En sus palabras había un tono de satisfacción.

—Madame Giselle era una mujer muy dura —señaló Fournier.

—Madame tenía sus razones.

—¿No siente usted lástima de las víctimas?

—Víctimas, víctimas —respondió Elise con impaciencia—. Ustedes no comprenden. ¿Qué necesidad hay de contraer deudas, de vivir por encima de los ingresos de cada uno, de pedir dinero prestado y luego quedarse con él como si se tratara de un obsequio? Eso no está bien. Mi señora era siempre buena y justa. Prestaba y esperaba que le pagasen. Eso no está mal. Ella nunca contraía deudas. Pagaba religiosamente lo que debía. Nunca dejó de pagar una factura. Cuando dice usted que era dura, se equivoca. Mi señora era buena. Nunca se fueron las hermanitas de los pobres sin una limosna. Daba dinero a las instituciones de caridad. Cuando la mujer de Georges, el portero, se puso enferma, mi señora le pagó la estancia en una clínica del campo.

Se detuvo, encendida de cólera. Y repitió:

—Ustedes no comprenden. No comprenden a madame.

Fournier esperó un momento a que se fuera calmando.

—Ha comentado usted que los clientes de madame acababan pagando. ¿Sabe de qué medios se valía su señora para obligarlos a hacerlo?

Ella se encogió de hombros.

—Yo no sé nada, monsieur, absolutamente nada.

—Algo tenía que saber para quemar todos los papeles de madame.

—No hice más que obedecer las órdenes que me había dado. Siempre me decía que, si le ocurriese algún accidente o se ponía enferma y moría lejos de casa, yo debía destruir todos los papeles de sus negocios.

—¿Los papeles que guardaba en la caja de caudales? —preguntó Poirot.

—Eso mismo, los papeles de negocios.

—¿Y los guardaba en la caja?

Aquella insistencia hizo que se agolpase la sangre en las mejillas de Elise.

—Yo obedecí las instrucciones de madame.

—Ya lo sé —admitió Poirot sonriendo—. Pero los papeles no estaban en la caja. ¿No es cierto lo que digo? La caja es demasiado vieja y cualquiera hubiese podido abrirla. Los papeles estaban guardados en otra parte. ¿Tal vez en el dormitorio de madame?

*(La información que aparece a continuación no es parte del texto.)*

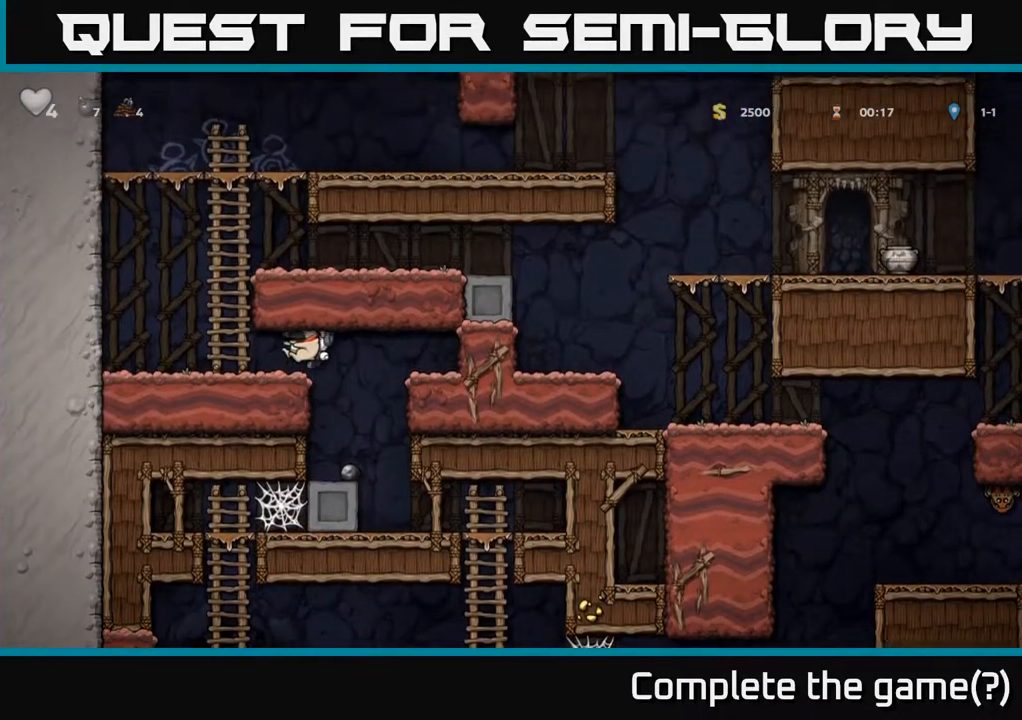
{"buttons": ["A", "DPAD_RIGHT"], "left_stick": "center", "right_stick": "center", "events": [[150, "A", "down"], [167, "DPAD_LEFT", "up"], [167, "DPAD_UP", "down"], [317, "A", "up"], [333, "DPAD_RIGHT", "down"], [467, "DPAD_UP", "up"], [483, "A", "down"]]}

Ella reflexionó un momento antes de contestar.

—Sí, es cierto. Madame siempre intentaba hacer creer a sus clientes que guardaba los papeles en la caja de caudales, pero en realidad el arca estaba vacía. Todo lo guardaba en su dormitorio.

—¿Quiere enseñarnos dónde está?

Elise se levantó y los dos hombres la siguieron. El dormitorio era una sala espaciosa, aunque tan llena de muebles que apenas podía uno moverse libremente. En un rincón había un cofre muy antiguo, cuya tapa levantó Elise para sacar un vestido de alpaca pasado de moda y unas enaguas de seda. En el interior del vestido había un bolsillo.

—Aquí estaban los papeles, monsieur. Los guardaba en un sobre cerrado.

—No me habló usted de eso cuando le pregunté hace tres días —observó Fournier con acritud.